After asking Input for an extension to a deadline for a request to comment, Linktree declined to answer questions about how it polices and removes questionable content linked to through its platform, and how many times it had removed pages that share antivax or conspiratorial content. Instead, a spokesperson, requesting their response be on background, provided updated user numbers for the service and confirmed the size of its two funding rounds.
“It should be possible for Linktree to take an active role and seek out disinformation that’s on their platform.”
“The fact that Linktree refuse to discuss how they keep its users safe but are happy to discuss their financials in detail says everything about their priorities,” says Hood. “Tech companies must start putting their users ahead of profits.”
At least some Linktree accounts tied to loonier conspiracy theories have been blocked: One, tied to a notorious information dumper Truthseeker86 has been banned. But the links that Truthseeker provided — often rambling Google Docs about aliens, pedophilia, and the like — live on. Other accounts with usernames that are variants of “truthseeker” populate their own Linktrees with them. (Truthseeker86 has moved on to Direct.me, a two-year-old Linktree alternative backed by U.K. venture capital fund Fuel Ventures. Direct.me did not respond to a request for comment.)
“It’s currently not clear how Linktree moderates the pages on its platform,” says Hood. “It’s not clear what its standards are. Given the nature of it — text and links — it should be possible for them to take an active role and seek out disinformation that’s on their platform.”
On issues it feels are important — such as limiting the ability for Twitch’s hot tub streamers to direct their followers to their corresponding OnlyFans accounts — Linktree seems to have been able to find a solution. In July, it began introducing sensitive content labels on OnlyFans links that require users agreeing to be redirected.
Moran, too, has found it difficult to raise her findings with the company. “They don’t seem to be that interested in talking to us, but it may be we need to get a bit closer into it,” she says. “I don’t know how much interaction you have with tech companies, but they love sending you generic emails back to every email you’ve sent.”
“These are businesses, and their bottom line is making money.”
That’s a worry given the role Linktree plays in funneling people from mainstream apps like Instagram and TikTok to the darker corners of the internet. “It’s in a pretty integral spot,” says Moran. “As we see these big platforms deplatform people and make more effort to shadowban them, people are getting really good at finding ways around it. One of those ways is Linktree.
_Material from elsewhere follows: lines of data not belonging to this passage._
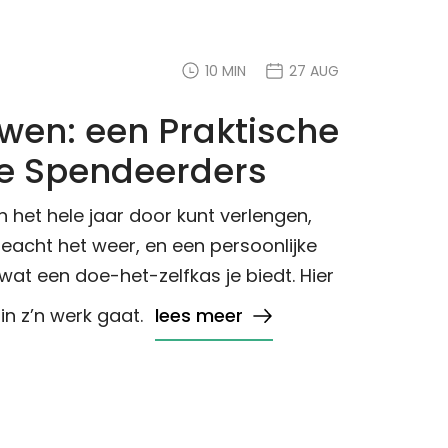
10 MIN
27 AUG
wen: een Praktische
e Spendeerders
en het hele jaar door kunt verlengen,
eacht het weer, en een persoonlijke
 wat een doe-het-zelfkas je biedt. Hier
in z’n werk gaat.
lees meer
And that’s only going to become more prevalent.”
Moran allows that content moderation “is a really difficult task to take on.” If Facebook’s multi-billion dollar-backed experts can’t find a solution to the propagation of fringe conspiracies and vaccine misinformation, it may be unfair to expect a startup that only relatively recently entered the collective consciousness to do so.
But there’s another factor at play, believes Hood: “These are businesses, and their bottom line is making money.” (Linktree offers a pro version of its service for $6 a month.) “They often see proper regulation of their platforms and tools as secondary,” he says. “Time and again, unfortunately, we see the platforms aren’t willing to act until they’re pressured into it.”